▶ What to do
Only a slice of the listing below is wanted. Retype the lines from the one containing "left hip: (912, 1399)" through the one containing "right knee: (1401, 1634)", exactly, both ends included.
[Input]
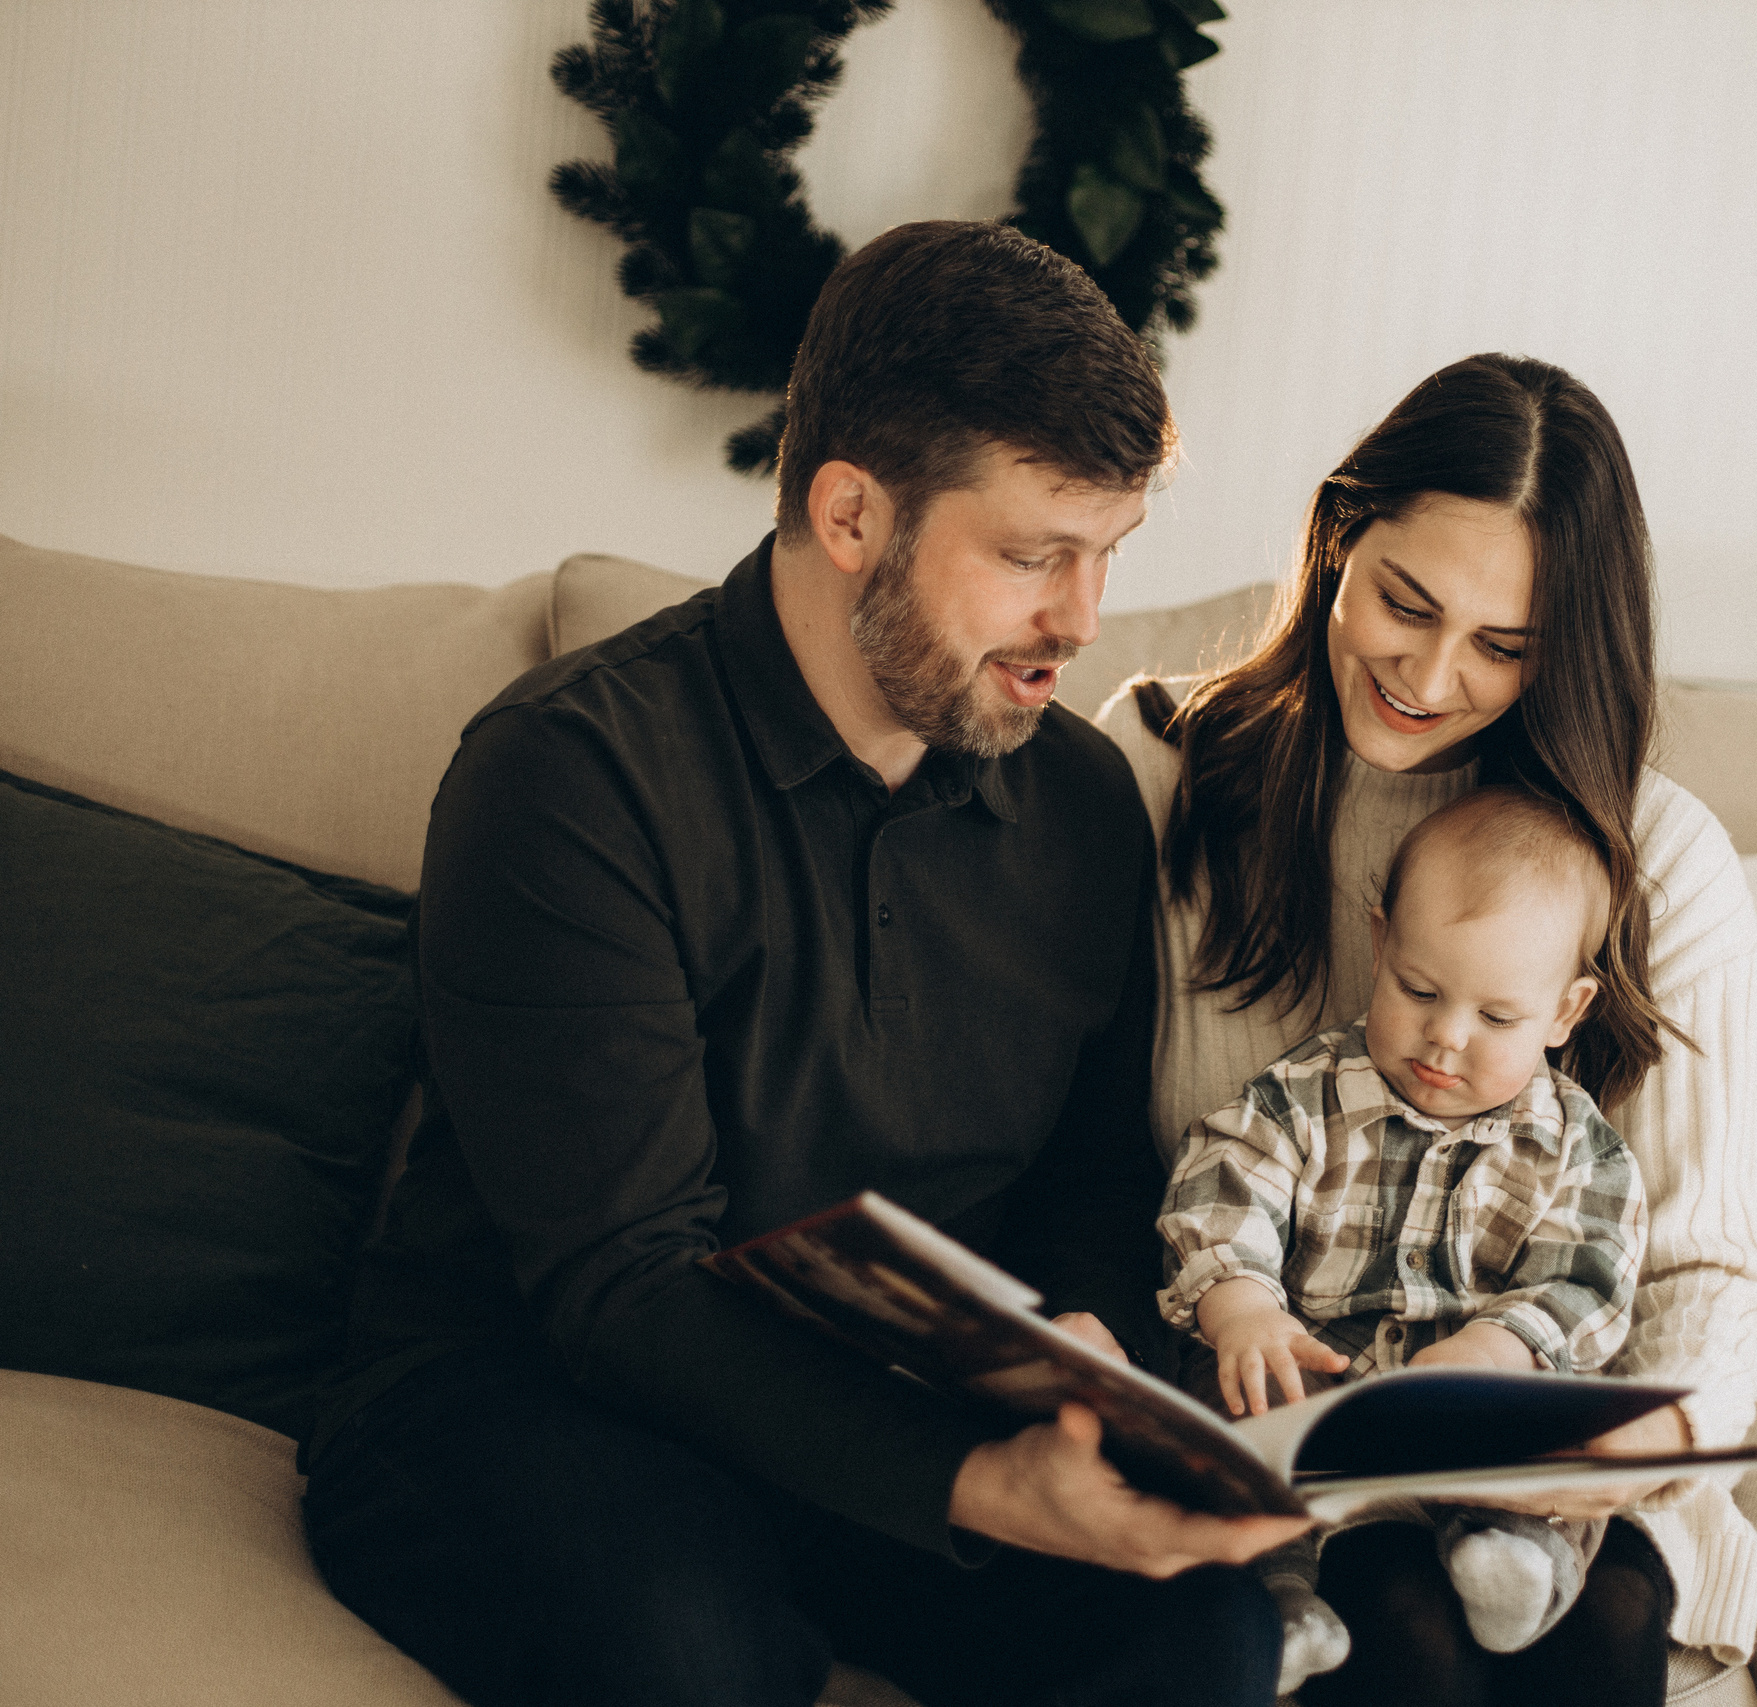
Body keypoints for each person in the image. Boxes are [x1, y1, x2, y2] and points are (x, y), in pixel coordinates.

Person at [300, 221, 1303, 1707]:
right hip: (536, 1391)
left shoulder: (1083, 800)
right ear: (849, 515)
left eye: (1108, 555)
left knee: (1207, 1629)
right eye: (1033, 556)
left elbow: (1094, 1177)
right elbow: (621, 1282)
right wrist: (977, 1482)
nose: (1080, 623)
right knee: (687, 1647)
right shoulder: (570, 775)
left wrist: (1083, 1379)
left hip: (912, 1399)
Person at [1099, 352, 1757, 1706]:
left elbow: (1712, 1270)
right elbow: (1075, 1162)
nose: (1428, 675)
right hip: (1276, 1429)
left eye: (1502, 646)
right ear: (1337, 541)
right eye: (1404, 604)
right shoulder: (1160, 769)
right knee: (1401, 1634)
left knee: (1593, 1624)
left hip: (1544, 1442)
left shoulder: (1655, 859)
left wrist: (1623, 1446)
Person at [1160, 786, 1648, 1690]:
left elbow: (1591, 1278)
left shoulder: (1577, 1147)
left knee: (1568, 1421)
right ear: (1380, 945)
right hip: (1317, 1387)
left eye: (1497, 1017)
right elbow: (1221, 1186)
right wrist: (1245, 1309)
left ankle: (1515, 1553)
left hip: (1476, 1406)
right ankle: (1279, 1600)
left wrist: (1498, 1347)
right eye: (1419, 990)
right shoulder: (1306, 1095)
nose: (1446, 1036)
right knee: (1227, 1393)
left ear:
[/Input]
▶ Result
left hip: (912, 1399)
Person at [1099, 352, 1757, 1706]:
left elbow: (1712, 1270)
right elbow: (1075, 1162)
nose: (1428, 675)
right hip: (1276, 1429)
left eye: (1502, 646)
right ear: (1337, 541)
right eye: (1404, 604)
right shoulder: (1160, 769)
right knee: (1401, 1634)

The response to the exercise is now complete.